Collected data
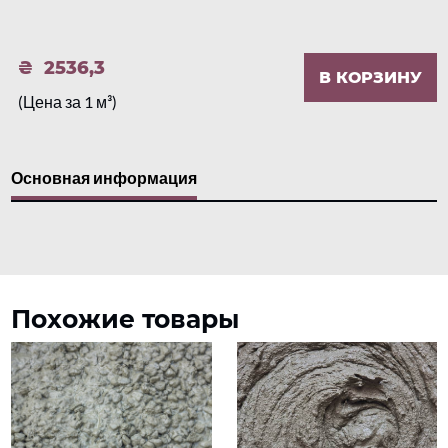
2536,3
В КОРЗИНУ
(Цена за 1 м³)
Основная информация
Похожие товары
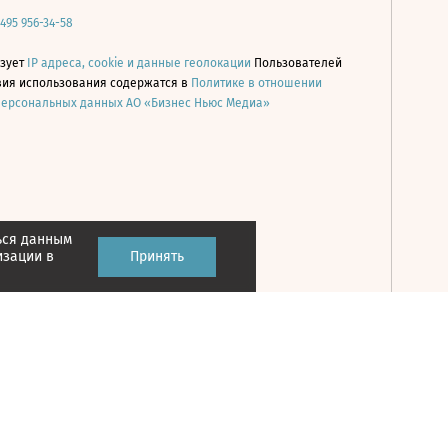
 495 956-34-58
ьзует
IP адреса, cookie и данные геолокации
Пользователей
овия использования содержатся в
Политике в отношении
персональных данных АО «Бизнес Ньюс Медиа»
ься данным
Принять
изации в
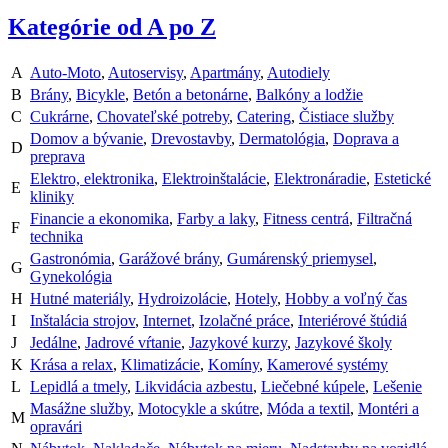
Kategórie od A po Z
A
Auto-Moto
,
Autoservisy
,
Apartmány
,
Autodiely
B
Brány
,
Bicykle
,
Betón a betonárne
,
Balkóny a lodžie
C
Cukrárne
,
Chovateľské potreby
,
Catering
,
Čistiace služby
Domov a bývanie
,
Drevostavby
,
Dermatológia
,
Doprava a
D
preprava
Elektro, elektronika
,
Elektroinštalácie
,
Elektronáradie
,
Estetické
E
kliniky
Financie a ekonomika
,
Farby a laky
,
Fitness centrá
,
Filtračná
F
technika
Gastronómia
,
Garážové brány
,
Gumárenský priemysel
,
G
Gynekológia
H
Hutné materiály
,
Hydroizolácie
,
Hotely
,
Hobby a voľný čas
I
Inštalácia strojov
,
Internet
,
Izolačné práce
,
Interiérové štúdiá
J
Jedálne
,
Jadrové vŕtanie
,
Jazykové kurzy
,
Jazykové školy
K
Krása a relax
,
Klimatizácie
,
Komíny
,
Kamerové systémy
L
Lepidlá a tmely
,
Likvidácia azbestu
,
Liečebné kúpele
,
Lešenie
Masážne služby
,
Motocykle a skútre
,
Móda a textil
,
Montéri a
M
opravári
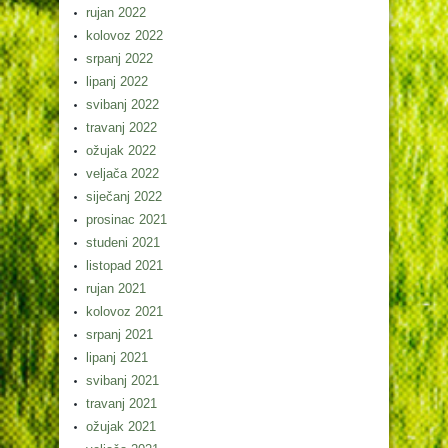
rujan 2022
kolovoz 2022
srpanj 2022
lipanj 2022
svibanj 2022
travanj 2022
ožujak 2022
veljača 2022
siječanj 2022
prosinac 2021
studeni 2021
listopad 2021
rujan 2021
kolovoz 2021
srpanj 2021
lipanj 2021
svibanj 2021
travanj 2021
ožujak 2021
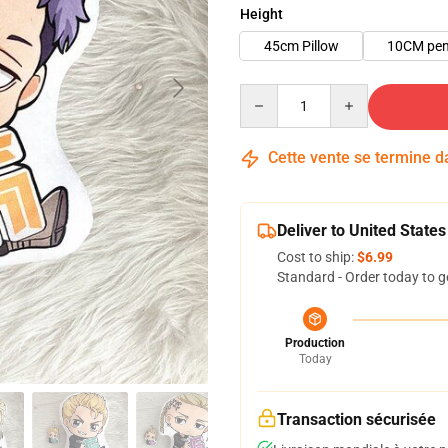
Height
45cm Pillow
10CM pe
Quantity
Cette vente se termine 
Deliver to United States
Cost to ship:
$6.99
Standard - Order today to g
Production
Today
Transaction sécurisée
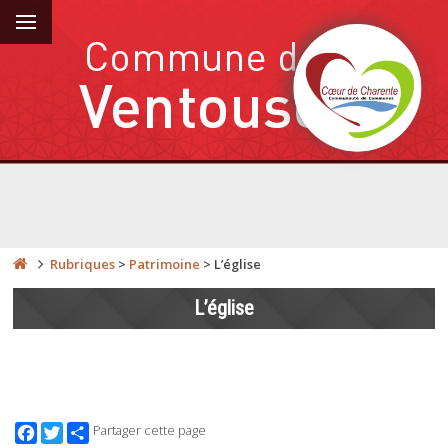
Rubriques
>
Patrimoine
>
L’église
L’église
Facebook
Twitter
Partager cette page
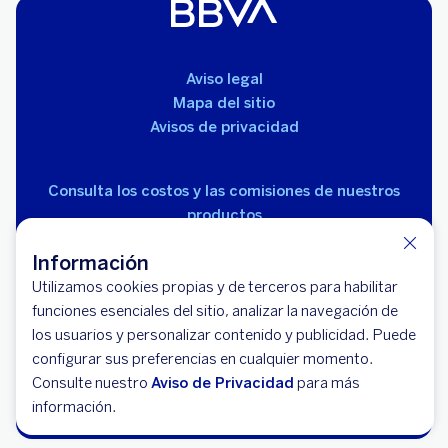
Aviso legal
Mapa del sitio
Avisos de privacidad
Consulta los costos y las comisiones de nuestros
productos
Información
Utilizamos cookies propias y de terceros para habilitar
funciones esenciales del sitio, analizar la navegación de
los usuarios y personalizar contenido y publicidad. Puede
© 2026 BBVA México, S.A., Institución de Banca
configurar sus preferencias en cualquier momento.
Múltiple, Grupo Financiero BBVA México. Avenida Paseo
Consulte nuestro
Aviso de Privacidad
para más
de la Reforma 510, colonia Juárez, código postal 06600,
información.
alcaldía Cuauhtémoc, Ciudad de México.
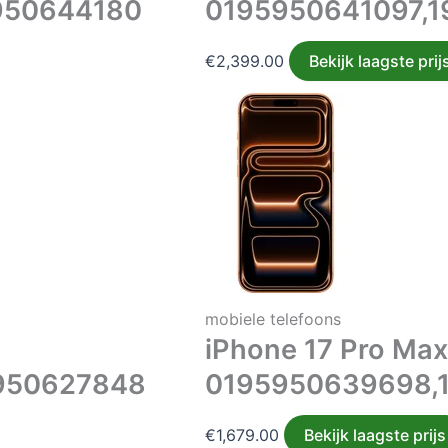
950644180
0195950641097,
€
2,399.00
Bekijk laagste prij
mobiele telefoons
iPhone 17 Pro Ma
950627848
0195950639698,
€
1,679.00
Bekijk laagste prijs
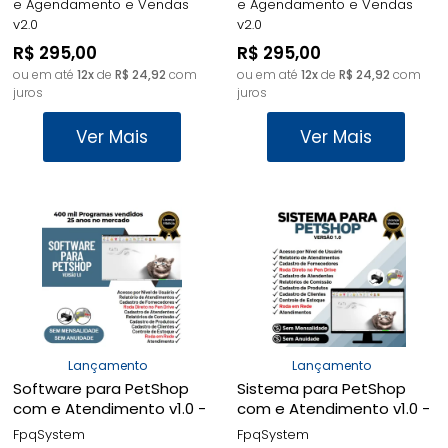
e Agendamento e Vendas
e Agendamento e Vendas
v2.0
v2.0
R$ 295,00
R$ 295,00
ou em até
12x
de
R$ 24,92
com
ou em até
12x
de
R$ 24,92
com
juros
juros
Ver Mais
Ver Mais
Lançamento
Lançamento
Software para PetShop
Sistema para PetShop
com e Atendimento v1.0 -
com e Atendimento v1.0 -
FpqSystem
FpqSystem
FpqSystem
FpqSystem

--

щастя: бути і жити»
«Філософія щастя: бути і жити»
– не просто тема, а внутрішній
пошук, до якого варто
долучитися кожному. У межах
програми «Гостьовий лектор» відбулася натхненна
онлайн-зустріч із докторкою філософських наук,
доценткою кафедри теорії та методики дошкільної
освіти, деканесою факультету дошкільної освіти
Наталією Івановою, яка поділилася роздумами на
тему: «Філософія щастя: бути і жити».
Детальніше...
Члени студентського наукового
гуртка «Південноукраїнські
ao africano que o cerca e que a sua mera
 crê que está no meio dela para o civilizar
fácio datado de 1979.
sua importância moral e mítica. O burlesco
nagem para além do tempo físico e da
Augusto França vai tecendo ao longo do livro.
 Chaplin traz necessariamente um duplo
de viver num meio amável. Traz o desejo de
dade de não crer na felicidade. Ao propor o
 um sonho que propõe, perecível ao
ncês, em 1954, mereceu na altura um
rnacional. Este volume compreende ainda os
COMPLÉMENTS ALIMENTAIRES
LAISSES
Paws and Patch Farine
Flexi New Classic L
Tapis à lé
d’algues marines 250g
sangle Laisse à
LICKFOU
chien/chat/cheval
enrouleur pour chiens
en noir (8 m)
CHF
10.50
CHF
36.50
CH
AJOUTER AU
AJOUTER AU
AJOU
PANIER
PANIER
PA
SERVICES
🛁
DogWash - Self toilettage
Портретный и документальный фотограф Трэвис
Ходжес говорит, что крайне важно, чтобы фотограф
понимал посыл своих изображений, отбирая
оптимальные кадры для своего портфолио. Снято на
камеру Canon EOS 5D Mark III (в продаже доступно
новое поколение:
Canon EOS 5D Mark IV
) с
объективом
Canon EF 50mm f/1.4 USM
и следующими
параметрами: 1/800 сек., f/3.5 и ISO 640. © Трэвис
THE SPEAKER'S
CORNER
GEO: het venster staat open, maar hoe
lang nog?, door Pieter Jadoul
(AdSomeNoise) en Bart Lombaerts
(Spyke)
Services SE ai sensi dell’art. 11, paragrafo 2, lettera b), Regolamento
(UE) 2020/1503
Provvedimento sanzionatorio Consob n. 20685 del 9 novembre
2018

* YOUR ASSIGNMENT *
With pictures excluded, reproduce exactly the lines above from the one containing "Elektroinštalácie" down to the one containing "Utilizamos cookies propias", those two included.

* THE ANSWER *
Elektroinštalácie
,
Elektronáradie
,
Estetické
E
kliniky
Financie a ekonomika
,
Farby a laky
,
Fitness centrá
,
Filtračná
F
technika
Gastronómia
,
Garážové brány
,
Gumárenský priemysel
,
G
Gynekológia
H
Hutné materiály
,
Hydroizolácie
,
Hotely
,
Hobby a voľný čas
I
Inštalácia strojov
,
Internet
,
Izolačné práce
,
Interiérové štúdiá
J
Jedálne
,
Jadrové vŕtanie
,
Jazykové kurzy
,
Jazykové školy
K
Krása a relax
,
Klimatizácie
,
Komíny
,
Kamerové systémy
L
Lepidlá a tmely
,
Likvidácia azbestu
,
Liečebné kúpele
,
Lešenie
Masážne služby
,
Motocykle a skútre
,
Móda a textil
,
Montéri a
M
opravári
rujan 2022
kolovoz 2022
srpanj 2022
lipanj 2022
svibanj 2022
travanj 2022
ožujak 2022
veljača 2022
siječanj 2022
prosinac 2021
studeni 2021
listopad 2021
rujan 2021
kolovoz 2021
srpanj 2021
lipanj 2021
svibanj 2021
travanj 2021
ožujak 2021
Height
45cm Pillow
10CM pe
Quantity
Cette vente se termine 
Deliver to United States
Cost to ship:
$6.99
Standard - Order today to g
Production
Today
Transaction sécurisée
Rubriques
>
Patrimoine
>
L’église
L’église
Facebook
Twitter
Partager cette page
Aviso legal
Mapa del sitio
Avisos de privacidad
Consulta los costos y las comisiones de nuestros
productos
Información
Utilizamos cookies propias y de terceros para habilitar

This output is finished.